EXERCISE GOAL: Substitute "vernacular name" for every "common name" in the items, starting at the line that has "phylum: Chordata" and continuing through the end of the items. Leave out the pictures and change nothing else.

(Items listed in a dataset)
++++++++++

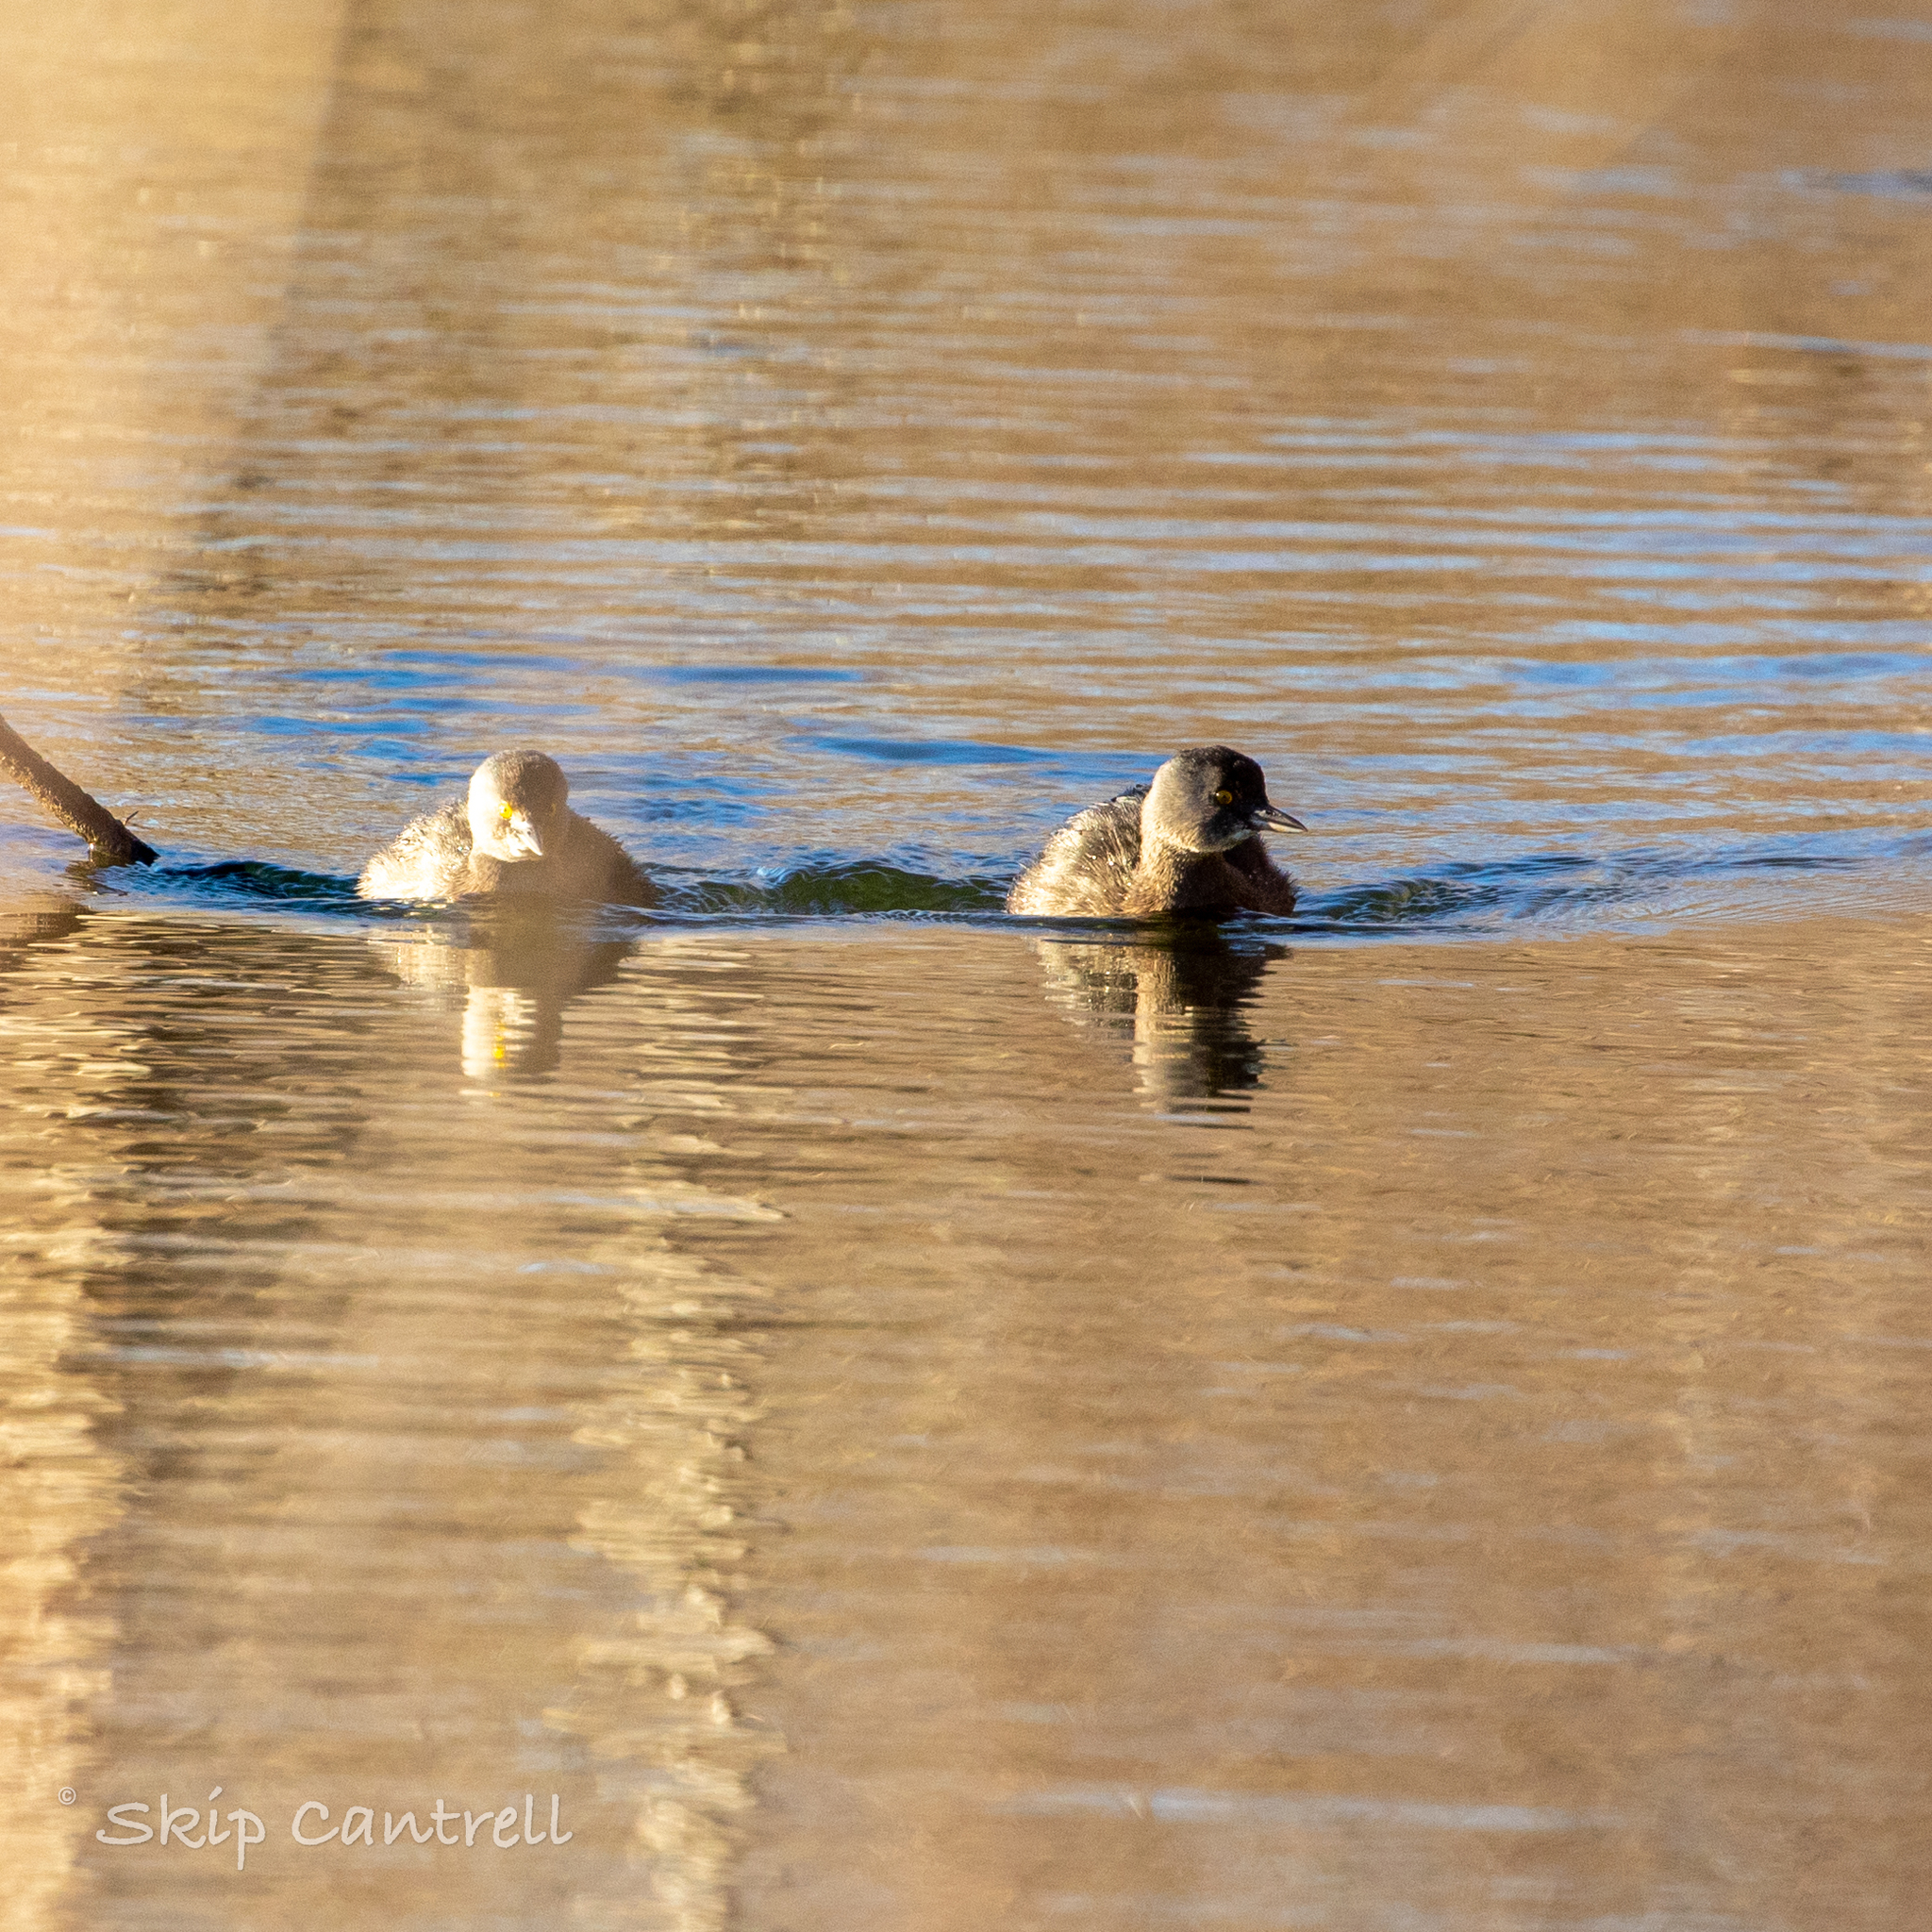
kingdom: Animalia
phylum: Chordata
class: Aves
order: Podicipediformes
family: Podicipedidae
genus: Tachybaptus
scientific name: Tachybaptus dominicus
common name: Least grebe
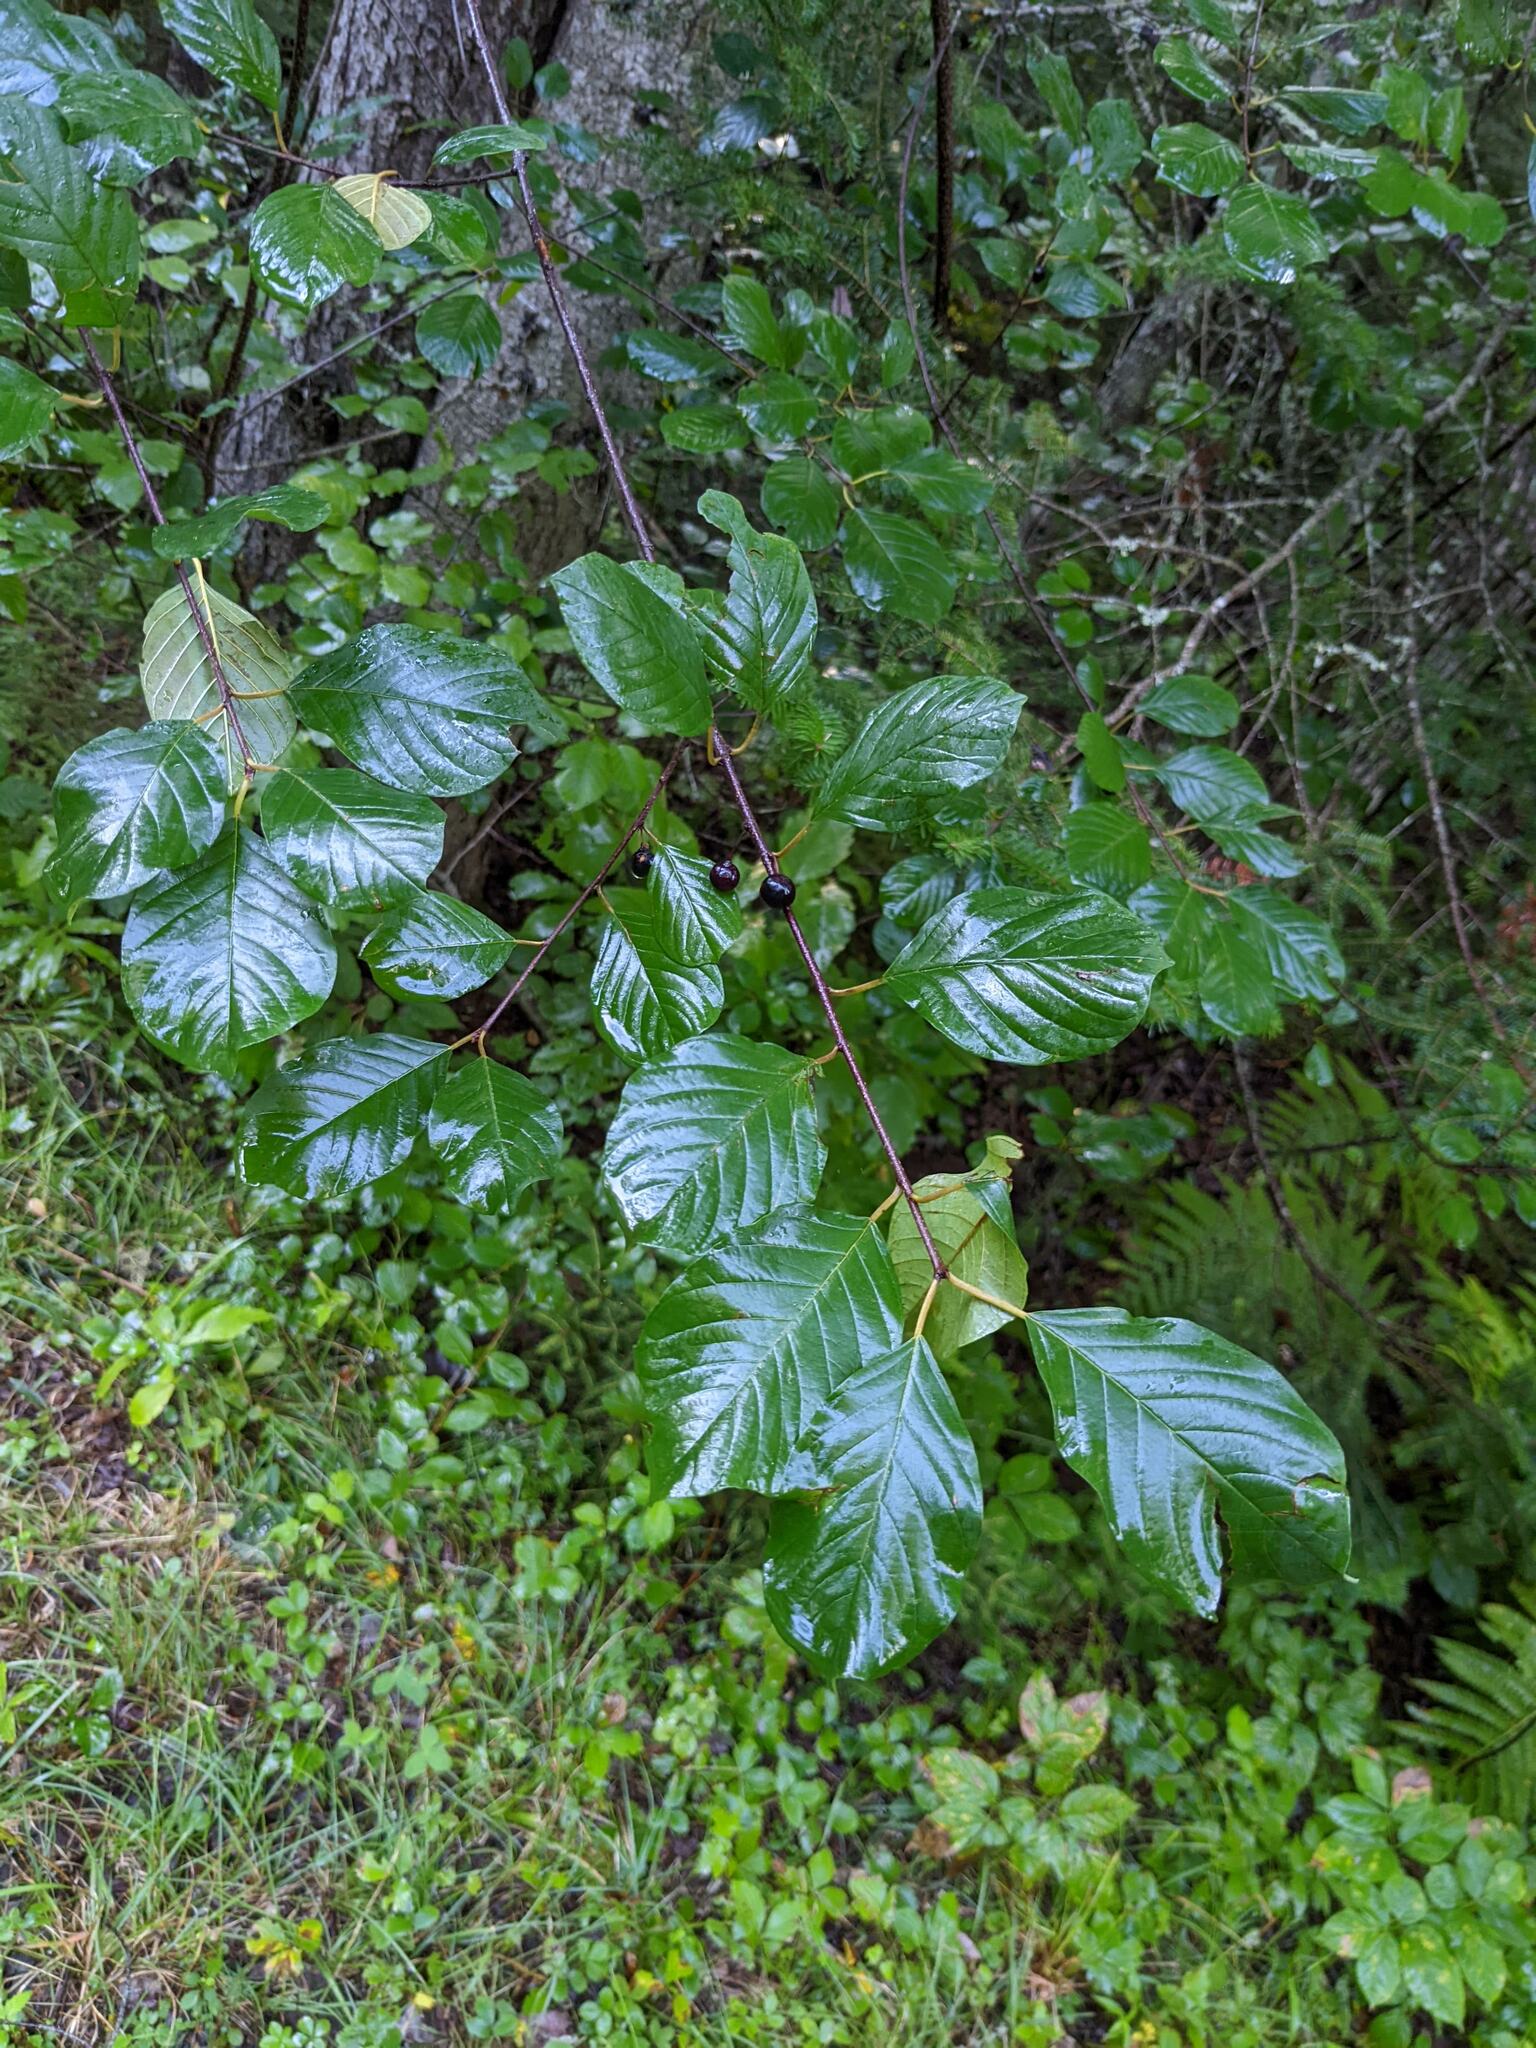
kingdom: Plantae
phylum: Tracheophyta
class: Magnoliopsida
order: Rosales
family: Rhamnaceae
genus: Frangula
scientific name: Frangula alnus
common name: Alder buckthorn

++++++++++

WRITTEN SOLUTION:
phylum: Chordata
class: Aves
order: Podicipediformes
family: Podicipedidae
genus: Tachybaptus
scientific name: Tachybaptus dominicus
vernacular name: Least grebe
kingdom: Plantae
phylum: Tracheophyta
class: Magnoliopsida
order: Rosales
family: Rhamnaceae
genus: Frangula
scientific name: Frangula alnus
vernacular name: Alder buckthorn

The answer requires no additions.